Погасший вдруг, телеприемник
мерцает, словно рукомойник —
иного времени предмет. <…>
Добродушие этого автора не имеет пределов; но у него стихи не «добренькие», а скорее мудрые; то есть я хочу сказать, что взгляд его, все наблюдающий, все фиксирующий и все наделяющий немыслимыми образами — взгляд философский; эти стихи — образец уравновешенности и даже невозмутимости; случай, о котором Василий Ключевский сказал так: «Самый дорогой дар природы — веселый, насмешливый и добрый ум». Например, возмутительно ли видеть где-нибудь в лесу, исхоженном Бианки, Соколовым-Микитовым, Пришвиным, свалку банок и бутылок? Еще как! Но Владимир Салимон лишь грустно вышучивает это безобразие:
Бредешь, в отчаянье сбивая
их злобно, словно мухоморы,
и сапогами разгребая
в подлеске мусорные горы.
Бог весть, иль нынче сила слова
вконец иссякла, испарилась,
иль что-то где-то нездорово,
душа взяла и прохудилась? <…>
Юмор Салимона заключается в самой стилистике, в потребности что-то с чем-то неподражаемо сравнивать: «Номера на вагонах мелькают,/ словно в них заключенных везут»; «Как вырезанный из газеты,/ пейзаж предзимний бледноват»; «звездочки подрагивали, словно/ в них какой-то вирус поселился»; а при виде белки, повисшей на ветке вниз головой, поэт задается вопросом: «Может, это — звериная йога,/ у которой высокая цель:/ всякой твари подняться до Бога». Или вот о политике: «В России власть сама собой/ берется вдруг,/ невесть откуда,/ как облачко над головой/ в степи последнего верблюда». Похоже на правду: так и происходит; но на этом автор и останавливается, не имея желания вдаваться в детали: не дело поэта погружаться в политику.
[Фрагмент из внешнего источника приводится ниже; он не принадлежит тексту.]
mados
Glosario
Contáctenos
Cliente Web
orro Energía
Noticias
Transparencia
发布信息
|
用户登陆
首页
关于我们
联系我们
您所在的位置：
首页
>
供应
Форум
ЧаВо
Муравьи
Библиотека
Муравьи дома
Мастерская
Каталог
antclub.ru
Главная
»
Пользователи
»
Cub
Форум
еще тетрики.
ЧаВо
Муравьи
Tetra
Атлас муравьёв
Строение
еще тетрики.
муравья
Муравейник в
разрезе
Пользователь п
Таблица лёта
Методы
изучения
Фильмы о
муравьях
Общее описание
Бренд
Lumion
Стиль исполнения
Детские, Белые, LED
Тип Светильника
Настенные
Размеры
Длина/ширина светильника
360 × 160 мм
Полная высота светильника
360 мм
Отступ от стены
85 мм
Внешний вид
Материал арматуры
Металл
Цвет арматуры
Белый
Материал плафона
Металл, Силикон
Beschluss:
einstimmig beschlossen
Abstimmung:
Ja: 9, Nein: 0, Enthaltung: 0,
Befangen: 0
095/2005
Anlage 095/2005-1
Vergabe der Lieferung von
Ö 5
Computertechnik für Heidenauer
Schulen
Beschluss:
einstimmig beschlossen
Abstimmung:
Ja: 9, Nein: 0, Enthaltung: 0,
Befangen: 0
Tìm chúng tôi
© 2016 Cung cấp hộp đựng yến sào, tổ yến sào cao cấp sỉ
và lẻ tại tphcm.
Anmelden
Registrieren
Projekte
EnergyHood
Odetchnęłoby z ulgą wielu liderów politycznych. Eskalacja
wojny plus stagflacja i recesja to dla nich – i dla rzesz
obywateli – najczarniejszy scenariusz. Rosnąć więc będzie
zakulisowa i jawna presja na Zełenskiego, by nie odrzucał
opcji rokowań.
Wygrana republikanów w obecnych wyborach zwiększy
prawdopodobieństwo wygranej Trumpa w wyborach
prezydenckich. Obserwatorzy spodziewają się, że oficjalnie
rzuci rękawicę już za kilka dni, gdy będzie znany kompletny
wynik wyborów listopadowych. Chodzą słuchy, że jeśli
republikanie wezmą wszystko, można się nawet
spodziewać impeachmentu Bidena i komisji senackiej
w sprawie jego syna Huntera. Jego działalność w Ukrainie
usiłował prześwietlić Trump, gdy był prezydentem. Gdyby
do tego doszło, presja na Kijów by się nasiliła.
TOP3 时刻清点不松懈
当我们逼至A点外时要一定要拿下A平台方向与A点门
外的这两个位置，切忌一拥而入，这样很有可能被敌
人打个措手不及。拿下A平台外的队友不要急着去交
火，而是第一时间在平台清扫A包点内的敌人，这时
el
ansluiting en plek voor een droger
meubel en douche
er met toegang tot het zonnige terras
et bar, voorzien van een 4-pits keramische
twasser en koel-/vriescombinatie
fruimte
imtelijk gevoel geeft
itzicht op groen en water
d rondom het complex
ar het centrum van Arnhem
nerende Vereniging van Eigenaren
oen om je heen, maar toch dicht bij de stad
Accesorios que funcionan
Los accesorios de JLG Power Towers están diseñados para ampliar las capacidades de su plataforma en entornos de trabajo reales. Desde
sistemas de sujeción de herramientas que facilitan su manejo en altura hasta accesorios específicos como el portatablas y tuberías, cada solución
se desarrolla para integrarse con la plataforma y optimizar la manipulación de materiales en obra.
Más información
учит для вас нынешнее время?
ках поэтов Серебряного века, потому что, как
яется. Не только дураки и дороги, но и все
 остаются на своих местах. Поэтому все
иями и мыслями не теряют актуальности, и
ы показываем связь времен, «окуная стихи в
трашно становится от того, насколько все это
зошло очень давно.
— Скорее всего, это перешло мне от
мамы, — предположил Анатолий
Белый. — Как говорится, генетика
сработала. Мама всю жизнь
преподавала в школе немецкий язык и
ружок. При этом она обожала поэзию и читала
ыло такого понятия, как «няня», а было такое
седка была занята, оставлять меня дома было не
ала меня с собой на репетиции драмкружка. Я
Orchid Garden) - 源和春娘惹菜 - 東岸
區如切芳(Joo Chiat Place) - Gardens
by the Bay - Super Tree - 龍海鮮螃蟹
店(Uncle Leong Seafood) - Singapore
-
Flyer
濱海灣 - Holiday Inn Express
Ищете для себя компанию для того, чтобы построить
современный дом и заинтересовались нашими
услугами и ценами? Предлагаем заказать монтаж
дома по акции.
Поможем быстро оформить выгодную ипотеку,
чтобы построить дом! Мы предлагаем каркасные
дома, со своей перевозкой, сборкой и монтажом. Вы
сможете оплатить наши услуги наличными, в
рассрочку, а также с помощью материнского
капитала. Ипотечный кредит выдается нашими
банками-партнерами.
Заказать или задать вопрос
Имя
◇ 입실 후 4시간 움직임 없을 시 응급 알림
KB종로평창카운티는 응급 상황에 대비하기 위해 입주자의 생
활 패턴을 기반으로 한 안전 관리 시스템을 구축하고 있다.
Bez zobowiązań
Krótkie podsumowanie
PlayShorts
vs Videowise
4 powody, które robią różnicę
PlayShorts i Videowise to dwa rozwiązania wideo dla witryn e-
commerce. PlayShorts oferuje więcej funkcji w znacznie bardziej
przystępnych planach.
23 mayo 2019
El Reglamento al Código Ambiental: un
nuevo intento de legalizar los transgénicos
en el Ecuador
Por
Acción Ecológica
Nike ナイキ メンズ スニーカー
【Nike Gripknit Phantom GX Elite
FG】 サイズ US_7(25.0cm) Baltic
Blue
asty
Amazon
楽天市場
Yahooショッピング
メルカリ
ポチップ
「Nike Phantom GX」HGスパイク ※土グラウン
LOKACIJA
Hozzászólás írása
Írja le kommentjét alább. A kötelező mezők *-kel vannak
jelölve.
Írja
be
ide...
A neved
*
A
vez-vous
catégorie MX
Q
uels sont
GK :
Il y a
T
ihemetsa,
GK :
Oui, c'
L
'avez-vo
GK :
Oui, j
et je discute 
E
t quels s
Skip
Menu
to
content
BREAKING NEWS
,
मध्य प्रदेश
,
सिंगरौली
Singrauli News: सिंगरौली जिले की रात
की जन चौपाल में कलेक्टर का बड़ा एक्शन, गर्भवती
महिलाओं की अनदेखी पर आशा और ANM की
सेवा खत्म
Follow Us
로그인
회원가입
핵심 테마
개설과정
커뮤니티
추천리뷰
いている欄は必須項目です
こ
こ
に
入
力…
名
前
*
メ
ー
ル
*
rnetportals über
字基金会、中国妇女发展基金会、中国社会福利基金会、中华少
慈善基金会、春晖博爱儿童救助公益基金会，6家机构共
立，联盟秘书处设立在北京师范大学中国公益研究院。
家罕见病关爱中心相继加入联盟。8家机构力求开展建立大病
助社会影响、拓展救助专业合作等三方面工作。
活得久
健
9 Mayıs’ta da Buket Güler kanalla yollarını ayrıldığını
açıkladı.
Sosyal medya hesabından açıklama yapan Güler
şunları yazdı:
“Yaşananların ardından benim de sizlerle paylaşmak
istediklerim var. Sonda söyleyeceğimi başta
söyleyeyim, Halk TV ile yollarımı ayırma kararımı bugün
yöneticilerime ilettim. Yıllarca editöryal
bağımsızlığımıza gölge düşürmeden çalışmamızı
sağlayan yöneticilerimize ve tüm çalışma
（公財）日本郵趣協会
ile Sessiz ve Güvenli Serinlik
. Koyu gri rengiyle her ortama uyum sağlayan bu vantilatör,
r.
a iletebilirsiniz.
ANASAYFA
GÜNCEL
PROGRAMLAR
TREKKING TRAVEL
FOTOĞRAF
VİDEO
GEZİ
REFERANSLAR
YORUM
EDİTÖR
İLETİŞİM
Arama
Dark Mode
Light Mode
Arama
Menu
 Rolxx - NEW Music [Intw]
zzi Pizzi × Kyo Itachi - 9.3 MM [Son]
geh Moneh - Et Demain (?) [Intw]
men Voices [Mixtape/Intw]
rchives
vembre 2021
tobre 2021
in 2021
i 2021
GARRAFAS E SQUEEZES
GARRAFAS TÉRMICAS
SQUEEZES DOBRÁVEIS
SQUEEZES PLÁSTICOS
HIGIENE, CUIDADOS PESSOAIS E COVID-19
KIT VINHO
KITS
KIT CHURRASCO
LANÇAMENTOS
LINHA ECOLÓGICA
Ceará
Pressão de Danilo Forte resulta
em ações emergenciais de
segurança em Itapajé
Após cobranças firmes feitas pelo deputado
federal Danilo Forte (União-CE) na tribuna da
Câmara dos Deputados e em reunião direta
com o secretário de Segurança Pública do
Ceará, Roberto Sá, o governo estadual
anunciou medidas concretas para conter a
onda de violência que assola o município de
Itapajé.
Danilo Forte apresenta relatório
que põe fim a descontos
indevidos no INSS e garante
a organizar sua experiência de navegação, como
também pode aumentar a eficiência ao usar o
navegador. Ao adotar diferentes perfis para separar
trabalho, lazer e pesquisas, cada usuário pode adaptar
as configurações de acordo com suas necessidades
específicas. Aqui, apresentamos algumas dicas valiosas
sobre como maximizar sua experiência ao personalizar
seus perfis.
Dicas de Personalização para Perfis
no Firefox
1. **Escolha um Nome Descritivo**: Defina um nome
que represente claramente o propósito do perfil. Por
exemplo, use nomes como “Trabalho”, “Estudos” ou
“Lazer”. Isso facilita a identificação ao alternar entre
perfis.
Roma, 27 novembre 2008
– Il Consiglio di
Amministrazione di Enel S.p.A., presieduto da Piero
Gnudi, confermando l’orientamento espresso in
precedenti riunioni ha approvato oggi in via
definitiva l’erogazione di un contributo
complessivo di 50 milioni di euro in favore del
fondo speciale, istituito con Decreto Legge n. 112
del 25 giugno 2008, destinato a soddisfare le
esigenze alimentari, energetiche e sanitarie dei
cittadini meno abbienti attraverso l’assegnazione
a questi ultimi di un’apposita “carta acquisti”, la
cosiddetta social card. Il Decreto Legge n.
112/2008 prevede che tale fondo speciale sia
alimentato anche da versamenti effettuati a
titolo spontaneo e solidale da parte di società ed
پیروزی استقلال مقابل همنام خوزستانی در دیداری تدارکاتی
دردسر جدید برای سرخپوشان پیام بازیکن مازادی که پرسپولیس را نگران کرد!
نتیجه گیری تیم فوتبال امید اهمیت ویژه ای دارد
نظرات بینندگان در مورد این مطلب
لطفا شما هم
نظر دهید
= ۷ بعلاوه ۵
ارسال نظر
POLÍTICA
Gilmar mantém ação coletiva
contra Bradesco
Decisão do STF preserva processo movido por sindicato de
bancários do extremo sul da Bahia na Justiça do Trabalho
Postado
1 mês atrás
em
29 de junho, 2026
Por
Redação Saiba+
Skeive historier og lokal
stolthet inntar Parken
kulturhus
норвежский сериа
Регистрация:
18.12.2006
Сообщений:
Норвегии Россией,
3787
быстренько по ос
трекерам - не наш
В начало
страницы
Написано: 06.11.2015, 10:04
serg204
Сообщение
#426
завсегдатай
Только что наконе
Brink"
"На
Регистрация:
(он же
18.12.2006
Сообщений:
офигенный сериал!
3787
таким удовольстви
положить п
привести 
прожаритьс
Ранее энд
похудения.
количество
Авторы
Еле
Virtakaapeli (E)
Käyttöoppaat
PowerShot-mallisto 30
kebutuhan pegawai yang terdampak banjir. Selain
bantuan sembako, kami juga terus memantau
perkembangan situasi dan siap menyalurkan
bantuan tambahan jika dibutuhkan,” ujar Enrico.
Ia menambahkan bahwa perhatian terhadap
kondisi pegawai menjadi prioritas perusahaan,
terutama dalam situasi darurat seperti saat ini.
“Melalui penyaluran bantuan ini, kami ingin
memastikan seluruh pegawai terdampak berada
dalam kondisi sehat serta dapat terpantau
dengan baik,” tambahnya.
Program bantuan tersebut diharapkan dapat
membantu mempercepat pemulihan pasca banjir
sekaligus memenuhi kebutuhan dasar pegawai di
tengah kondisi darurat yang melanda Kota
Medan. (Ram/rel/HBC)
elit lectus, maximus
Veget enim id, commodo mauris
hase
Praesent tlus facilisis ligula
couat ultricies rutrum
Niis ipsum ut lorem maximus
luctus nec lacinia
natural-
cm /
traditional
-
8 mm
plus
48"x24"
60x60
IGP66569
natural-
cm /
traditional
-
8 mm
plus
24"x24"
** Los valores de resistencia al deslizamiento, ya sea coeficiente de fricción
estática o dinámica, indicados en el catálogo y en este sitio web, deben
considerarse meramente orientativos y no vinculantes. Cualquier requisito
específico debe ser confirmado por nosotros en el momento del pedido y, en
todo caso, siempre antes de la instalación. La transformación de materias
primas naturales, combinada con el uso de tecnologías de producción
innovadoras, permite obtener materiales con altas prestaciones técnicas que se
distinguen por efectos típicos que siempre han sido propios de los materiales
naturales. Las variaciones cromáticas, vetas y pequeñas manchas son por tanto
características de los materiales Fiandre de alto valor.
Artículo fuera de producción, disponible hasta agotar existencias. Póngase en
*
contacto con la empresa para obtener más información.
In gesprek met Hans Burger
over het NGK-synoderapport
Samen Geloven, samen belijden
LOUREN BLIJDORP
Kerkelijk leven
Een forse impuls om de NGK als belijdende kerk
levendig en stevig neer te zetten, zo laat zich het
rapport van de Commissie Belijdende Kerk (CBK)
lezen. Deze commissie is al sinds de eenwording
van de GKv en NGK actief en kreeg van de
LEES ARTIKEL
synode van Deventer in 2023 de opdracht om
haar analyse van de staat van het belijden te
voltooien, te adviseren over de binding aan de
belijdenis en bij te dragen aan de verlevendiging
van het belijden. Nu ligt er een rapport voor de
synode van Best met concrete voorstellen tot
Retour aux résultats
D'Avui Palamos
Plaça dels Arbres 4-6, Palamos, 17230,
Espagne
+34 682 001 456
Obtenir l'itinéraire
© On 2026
Очень не хватает в нашей жизни людей с «насмешливым и добрым умом», не хватает таких стихов. А Владимиру Салимону удалось в рамках традиции, при сохранении ясности слога, найти индивидуальную интонацию, свой язык.
Просто не нужно мне читать его большими порциями; смыслы и художественные находки порой тонут в больших объемах его книг.